WORK TO COMPLETE: Revise the records so that each "Source code" becomes "Source text", leaving all other text unchanged.

══ MATERIAL PROVIDED ══

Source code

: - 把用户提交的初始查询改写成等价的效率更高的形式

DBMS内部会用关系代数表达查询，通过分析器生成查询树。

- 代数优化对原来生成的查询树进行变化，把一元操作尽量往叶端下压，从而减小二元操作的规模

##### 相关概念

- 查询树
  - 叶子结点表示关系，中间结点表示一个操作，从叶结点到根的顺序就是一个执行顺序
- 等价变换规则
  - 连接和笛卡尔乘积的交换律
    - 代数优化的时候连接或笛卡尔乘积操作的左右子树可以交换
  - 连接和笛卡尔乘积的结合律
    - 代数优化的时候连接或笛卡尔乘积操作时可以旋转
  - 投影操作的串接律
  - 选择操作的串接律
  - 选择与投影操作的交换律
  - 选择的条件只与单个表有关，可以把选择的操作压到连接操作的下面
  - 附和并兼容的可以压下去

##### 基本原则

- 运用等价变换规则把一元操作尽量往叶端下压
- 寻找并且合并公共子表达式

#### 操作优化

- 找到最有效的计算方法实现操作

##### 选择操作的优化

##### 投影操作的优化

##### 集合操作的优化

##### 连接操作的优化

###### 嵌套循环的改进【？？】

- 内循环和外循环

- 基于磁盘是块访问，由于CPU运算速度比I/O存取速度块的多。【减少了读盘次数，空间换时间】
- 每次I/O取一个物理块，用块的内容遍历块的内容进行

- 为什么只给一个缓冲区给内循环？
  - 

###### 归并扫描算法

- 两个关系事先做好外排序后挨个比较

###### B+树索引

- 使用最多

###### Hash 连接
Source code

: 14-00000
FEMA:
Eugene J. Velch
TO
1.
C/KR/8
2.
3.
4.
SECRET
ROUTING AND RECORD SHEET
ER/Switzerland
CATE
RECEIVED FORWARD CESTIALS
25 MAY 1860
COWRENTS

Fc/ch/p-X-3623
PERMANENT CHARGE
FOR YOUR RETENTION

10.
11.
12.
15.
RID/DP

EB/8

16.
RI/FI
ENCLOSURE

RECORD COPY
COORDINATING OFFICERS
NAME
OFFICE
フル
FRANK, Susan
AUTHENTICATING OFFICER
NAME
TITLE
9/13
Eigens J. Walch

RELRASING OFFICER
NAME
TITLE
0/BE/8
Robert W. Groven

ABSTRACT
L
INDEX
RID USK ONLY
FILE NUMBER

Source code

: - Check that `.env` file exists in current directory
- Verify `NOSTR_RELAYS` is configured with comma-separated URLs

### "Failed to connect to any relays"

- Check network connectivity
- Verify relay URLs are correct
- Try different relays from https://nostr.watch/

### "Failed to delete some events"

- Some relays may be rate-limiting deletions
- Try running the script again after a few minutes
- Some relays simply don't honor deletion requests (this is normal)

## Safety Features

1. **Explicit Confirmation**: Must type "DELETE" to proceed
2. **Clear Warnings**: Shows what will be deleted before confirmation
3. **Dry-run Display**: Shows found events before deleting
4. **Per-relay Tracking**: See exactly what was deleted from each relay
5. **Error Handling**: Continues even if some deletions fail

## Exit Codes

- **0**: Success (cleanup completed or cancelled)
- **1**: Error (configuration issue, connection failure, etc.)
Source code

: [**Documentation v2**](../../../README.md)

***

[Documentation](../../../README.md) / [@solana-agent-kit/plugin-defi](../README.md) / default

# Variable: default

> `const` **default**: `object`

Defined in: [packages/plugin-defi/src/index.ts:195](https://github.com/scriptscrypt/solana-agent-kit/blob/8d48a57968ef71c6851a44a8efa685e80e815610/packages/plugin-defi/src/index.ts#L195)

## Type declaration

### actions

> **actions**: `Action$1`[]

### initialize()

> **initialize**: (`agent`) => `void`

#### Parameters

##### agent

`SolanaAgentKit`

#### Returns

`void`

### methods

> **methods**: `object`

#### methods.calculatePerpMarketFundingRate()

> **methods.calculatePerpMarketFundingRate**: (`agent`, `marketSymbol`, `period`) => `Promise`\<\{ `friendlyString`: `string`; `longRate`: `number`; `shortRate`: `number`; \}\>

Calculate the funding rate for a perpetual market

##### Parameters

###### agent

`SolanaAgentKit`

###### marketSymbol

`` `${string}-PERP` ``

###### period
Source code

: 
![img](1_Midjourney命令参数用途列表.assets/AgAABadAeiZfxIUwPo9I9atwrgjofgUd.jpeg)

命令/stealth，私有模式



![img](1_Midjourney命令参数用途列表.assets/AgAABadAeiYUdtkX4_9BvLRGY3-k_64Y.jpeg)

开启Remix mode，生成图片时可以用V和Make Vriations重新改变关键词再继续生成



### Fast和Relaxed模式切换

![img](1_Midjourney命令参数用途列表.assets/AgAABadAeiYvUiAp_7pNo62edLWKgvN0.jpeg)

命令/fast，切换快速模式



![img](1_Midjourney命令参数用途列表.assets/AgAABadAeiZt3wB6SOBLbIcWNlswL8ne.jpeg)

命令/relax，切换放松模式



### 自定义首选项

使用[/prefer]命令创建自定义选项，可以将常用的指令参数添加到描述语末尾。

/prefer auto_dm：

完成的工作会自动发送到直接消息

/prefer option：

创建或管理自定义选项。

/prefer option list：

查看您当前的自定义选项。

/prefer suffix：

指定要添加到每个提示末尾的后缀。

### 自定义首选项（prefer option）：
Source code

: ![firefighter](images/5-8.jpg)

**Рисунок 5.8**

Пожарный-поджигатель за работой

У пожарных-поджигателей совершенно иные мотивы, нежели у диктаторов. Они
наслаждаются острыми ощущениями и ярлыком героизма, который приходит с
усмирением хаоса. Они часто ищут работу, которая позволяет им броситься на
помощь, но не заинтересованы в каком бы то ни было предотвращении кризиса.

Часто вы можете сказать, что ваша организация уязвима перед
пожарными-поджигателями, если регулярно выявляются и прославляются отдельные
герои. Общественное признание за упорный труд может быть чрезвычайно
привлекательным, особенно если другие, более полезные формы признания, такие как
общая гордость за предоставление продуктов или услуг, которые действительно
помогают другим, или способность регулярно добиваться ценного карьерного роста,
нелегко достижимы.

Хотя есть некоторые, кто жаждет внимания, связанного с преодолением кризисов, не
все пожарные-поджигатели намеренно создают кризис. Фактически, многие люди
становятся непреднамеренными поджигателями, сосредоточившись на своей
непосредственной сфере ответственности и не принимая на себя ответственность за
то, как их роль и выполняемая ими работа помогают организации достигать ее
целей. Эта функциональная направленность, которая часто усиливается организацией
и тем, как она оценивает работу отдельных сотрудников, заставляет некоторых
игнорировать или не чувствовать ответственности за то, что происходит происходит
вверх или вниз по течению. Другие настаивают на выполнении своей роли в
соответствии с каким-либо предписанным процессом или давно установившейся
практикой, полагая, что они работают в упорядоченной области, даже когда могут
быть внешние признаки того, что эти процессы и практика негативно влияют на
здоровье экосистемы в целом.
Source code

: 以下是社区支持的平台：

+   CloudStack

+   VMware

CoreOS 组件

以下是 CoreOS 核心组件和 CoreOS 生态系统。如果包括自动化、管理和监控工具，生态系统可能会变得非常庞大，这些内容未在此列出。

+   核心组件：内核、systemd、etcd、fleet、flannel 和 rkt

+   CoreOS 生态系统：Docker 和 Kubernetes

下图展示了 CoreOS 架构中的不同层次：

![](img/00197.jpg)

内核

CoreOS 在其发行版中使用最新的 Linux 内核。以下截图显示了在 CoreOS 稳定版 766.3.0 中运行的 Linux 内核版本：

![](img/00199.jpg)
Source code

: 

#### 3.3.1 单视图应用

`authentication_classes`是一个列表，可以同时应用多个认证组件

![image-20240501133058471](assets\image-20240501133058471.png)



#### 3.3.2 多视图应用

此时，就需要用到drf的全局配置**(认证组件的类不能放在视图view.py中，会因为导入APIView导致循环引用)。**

═══

EXERCISE OUTPUT:
Source text

: - 把用户提交的初始查询改写成等价的效率更高的形式

DBMS内部会用关系代数表达查询，通过分析器生成查询树。

- 代数优化对原来生成的查询树进行变化，把一元操作尽量往叶端下压，从而减小二元操作的规模

##### 相关概念

- 查询树
  - 叶子结点表示关系，中间结点表示一个操作，从叶结点到根的顺序就是一个执行顺序
- 等价变换规则
  - 连接和笛卡尔乘积的交换律
    - 代数优化的时候连接或笛卡尔乘积操作的左右子树可以交换
  - 连接和笛卡尔乘积的结合律
    - 代数优化的时候连接或笛卡尔乘积操作时可以旋转
  - 投影操作的串接律
  - 选择操作的串接律
  - 选择与投影操作的交换律
  - 选择的条件只与单个表有关，可以把选择的操作压到连接操作的下面
  - 附和并兼容的可以压下去

##### 基本原则

- 运用等价变换规则把一元操作尽量往叶端下压
- 寻找并且合并公共子表达式

#### 操作优化

- 找到最有效的计算方法实现操作

##### 选择操作的优化

##### 投影操作的优化

##### 集合操作的优化

##### 连接操作的优化

###### 嵌套循环的改进【？？】

- 内循环和外循环

- 基于磁盘是块访问，由于CPU运算速度比I/O存取速度块的多。【减少了读盘次数，空间换时间】
- 每次I/O取一个物理块，用块的内容遍历块的内容进行

- 为什么只给一个缓冲区给内循环？
  - 

###### 归并扫描算法

- 两个关系事先做好外排序后挨个比较

###### B+树索引

- 使用最多

###### Hash 连接
Source text

: 14-00000
FEMA:
Eugene J. Velch
TO
1.
C/KR/8
2.
3.
4.
SECRET
ROUTING AND RECORD SHEET
ER/Switzerland
CATE
RECEIVED FORWARD CESTIALS
25 MAY 1860
COWRENTS

Fc/ch/p-X-3623
PERMANENT CHARGE
FOR YOUR RETENTION

10.
11.
12.
15.
RID/DP

EB/8

16.
RI/FI
ENCLOSURE

RECORD COPY
COORDINATING OFFICERS
NAME
OFFICE
フル
FRANK, Susan
AUTHENTICATING OFFICER
NAME
TITLE
9/13
Eigens J. Walch

RELRASING OFFICER
NAME
TITLE
0/BE/8
Robert W. Groven

ABSTRACT
L
INDEX
RID USK ONLY
FILE NUMBER

Source text

: - Check that `.env` file exists in current directory
- Verify `NOSTR_RELAYS` is configured with comma-separated URLs

### "Failed to connect to any relays"

- Check network connectivity
- Verify relay URLs are correct
- Try different relays from https://nostr.watch/

### "Failed to delete some events"

- Some relays may be rate-limiting deletions
- Try running the script again after a few minutes
- Some relays simply don't honor deletion requests (this is normal)

## Safety Features

1. **Explicit Confirmation**: Must type "DELETE" to proceed
2. **Clear Warnings**: Shows what will be deleted before confirmation
3. **Dry-run Display**: Shows found events before deleting
4. **Per-relay Tracking**: See exactly what was deleted from each relay
5. **Error Handling**: Continues even if some deletions fail

## Exit Codes

- **0**: Success (cleanup completed or cancelled)
- **1**: Error (configuration issue, connection failure, etc.)
Source text

: [**Documentation v2**](../../../README.md)

***

[Documentation](../../../README.md) / [@solana-agent-kit/plugin-defi](../README.md) / default

# Variable: default

> `const` **default**: `object`

Defined in: [packages/plugin-defi/src/index.ts:195](https://github.com/scriptscrypt/solana-agent-kit/blob/8d48a57968ef71c6851a44a8efa685e80e815610/packages/plugin-defi/src/index.ts#L195)

## Type declaration

### actions

> **actions**: `Action$1`[]

### initialize()

> **initialize**: (`agent`) => `void`

#### Parameters

##### agent

`SolanaAgentKit`

#### Returns

`void`

### methods

> **methods**: `object`

#### methods.calculatePerpMarketFundingRate()

> **methods.calculatePerpMarketFundingRate**: (`agent`, `marketSymbol`, `period`) => `Promise`\<\{ `friendlyString`: `string`; `longRate`: `number`; `shortRate`: `number`; \}\>

Calculate the funding rate for a perpetual market

##### Parameters

###### agent

`SolanaAgentKit`

###### marketSymbol

`` `${string}-PERP` ``

###### period
Source text

: 
![img](1_Midjourney命令参数用途列表.assets/AgAABadAeiZfxIUwPo9I9atwrgjofgUd.jpeg)

命令/stealth，私有模式



![img](1_Midjourney命令参数用途列表.assets/AgAABadAeiYUdtkX4_9BvLRGY3-k_64Y.jpeg)

开启Remix mode，生成图片时可以用V和Make Vriations重新改变关键词再继续生成



### Fast和Relaxed模式切换

![img](1_Midjourney命令参数用途列表.assets/AgAABadAeiYvUiAp_7pNo62edLWKgvN0.jpeg)

命令/fast，切换快速模式



![img](1_Midjourney命令参数用途列表.assets/AgAABadAeiZt3wB6SOBLbIcWNlswL8ne.jpeg)

命令/relax，切换放松模式



### 自定义首选项

使用[/prefer]命令创建自定义选项，可以将常用的指令参数添加到描述语末尾。

/prefer auto_dm：

完成的工作会自动发送到直接消息

/prefer option：

创建或管理自定义选项。

/prefer option list：

查看您当前的自定义选项。

/prefer suffix：

指定要添加到每个提示末尾的后缀。

### 自定义首选项（prefer option）：
Source text

: ![firefighter](images/5-8.jpg)

**Рисунок 5.8**

Пожарный-поджигатель за работой

У пожарных-поджигателей совершенно иные мотивы, нежели у диктаторов. Они
наслаждаются острыми ощущениями и ярлыком героизма, который приходит с
усмирением хаоса. Они часто ищут работу, которая позволяет им броситься на
помощь, но не заинтересованы в каком бы то ни было предотвращении кризиса.

Часто вы можете сказать, что ваша организация уязвима перед
пожарными-поджигателями, если регулярно выявляются и прославляются отдельные
герои. Общественное признание за упорный труд может быть чрезвычайно
привлекательным, особенно если другие, более полезные формы признания, такие как
общая гордость за предоставление продуктов или услуг, которые действительно
помогают другим, или способность регулярно добиваться ценного карьерного роста,
нелегко достижимы.

Хотя есть некоторые, кто жаждет внимания, связанного с преодолением кризисов, не
все пожарные-поджигатели намеренно создают кризис. Фактически, многие люди
становятся непреднамеренными поджигателями, сосредоточившись на своей
непосредственной сфере ответственности и не принимая на себя ответственность за
то, как их роль и выполняемая ими работа помогают организации достигать ее
целей. Эта функциональная направленность, которая часто усиливается организацией
и тем, как она оценивает работу отдельных сотрудников, заставляет некоторых
игнорировать или не чувствовать ответственности за то, что происходит происходит
вверх или вниз по течению. Другие настаивают на выполнении своей роли в
соответствии с каким-либо предписанным процессом или давно установившейся
практикой, полагая, что они работают в упорядоченной области, даже когда могут
быть внешние признаки того, что эти процессы и практика негативно влияют на
здоровье экосистемы в целом.
Source text

: 以下是社区支持的平台：

+   CloudStack

+   VMware

CoreOS 组件

以下是 CoreOS 核心组件和 CoreOS 生态系统。如果包括自动化、管理和监控工具，生态系统可能会变得非常庞大，这些内容未在此列出。

+   核心组件：内核、systemd、etcd、fleet、flannel 和 rkt

+   CoreOS 生态系统：Docker 和 Kubernetes

下图展示了 CoreOS 架构中的不同层次：

![](img/00197.jpg)

内核

CoreOS 在其发行版中使用最新的 Linux 内核。以下截图显示了在 CoreOS 稳定版 766.3.0 中运行的 Linux 内核版本：

![](img/00199.jpg)
Source text

: 

#### 3.3.1 单视图应用

`authentication_classes`是一个列表，可以同时应用多个认证组件

![image-20240501133058471](assets\image-20240501133058471.png)



#### 3.3.2 多视图应用

此时，就需要用到drf的全局配置**(认证组件的类不能放在视图view.py中，会因为导入APIView导致循环引用)。**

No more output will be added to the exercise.